**Tarefas a realizar**
**A.** Indique as características dos dançarinos que o texto sobre a dança refere como admiradas.
**B.** Atualize o texto sobre a dança de "Nos momentos da" a "estava a desempenhar.", trocando "prática" por "experiência".

**Excerto para ler**
Desde miúda que admiro os dançarinos e aquilo que eles fazem: a leveza dos seus movimentos, a sua coordenação e a fluidez com que se movem ao som da música.
Nos momentos da minha vida em que tive a oportunidade de fazer aquilo que sempre admirei (dançar) procurei sentir aquela leveza, mas a verdade é que não consegui.
Claro que em grande parte isso se deveu à minha falta de prática, mas senti que uma parte de mim não me permitia entregar pura e completamente à atividade que estava a desempenhar.
Transportando isso para outras áreas no meu dia-a-dia, vejo que essa falta de entrega se aplica em vários momentos.
Não se trata de
fazer mal as coisas ou de não saber desempenhar determinadas tarefas; trata-se
de me sentir a fazer parte com o que estou a fazer e sentir que a intuição
comanda a ação e a mente fica parada sem qualquer julgamento.
A vida uma dança e tenho que aprender a viver consoante a sua melodia, com a alegria de quem se entrega a um passo de dança e permite que o corpo encontre o seu ritmo.
São cada vez mais
frequentes os momentos em que sinto essa entrega e faço as coisas como se nada
mais existisse no mundo.

**Dados fornecidos**
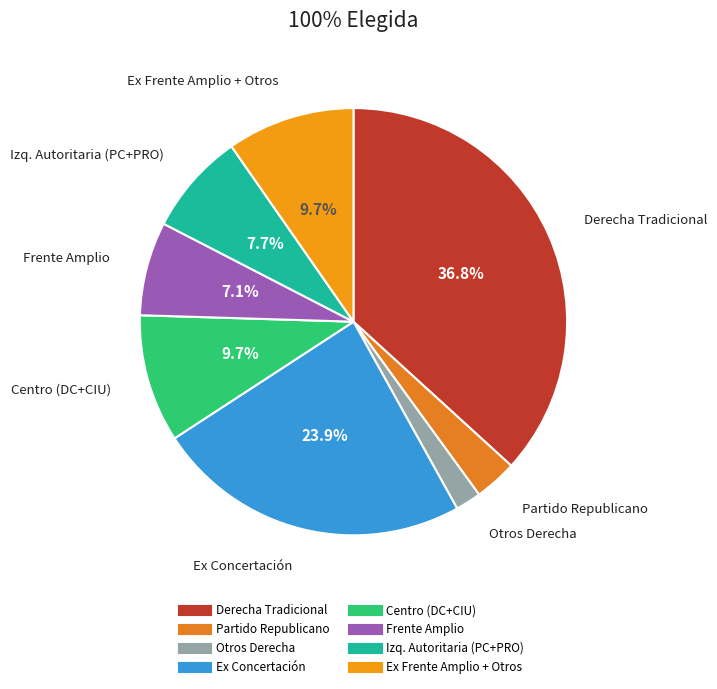

What is the ratio of the value at Ex Concertación to the value at Izq. Autoritaria (PC+PRO)?

3.1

**Respostas por item**
**A.** A leveza dos seus movimentos, a sua coordenação e a fluidez com que se movem ao som da música.

**B.**
Nos momentos da minha vida em que tive a oportunidade de fazer aquilo que sempre admirei (dançar) procurei sentir aquela leveza, mas a verdade é que não consegui.
Claro que em grande parte isso se deveu à minha falta de experiência, mas senti que uma parte de mim não me permitia entregar pura e completamente à atividade que estava a desempenhar.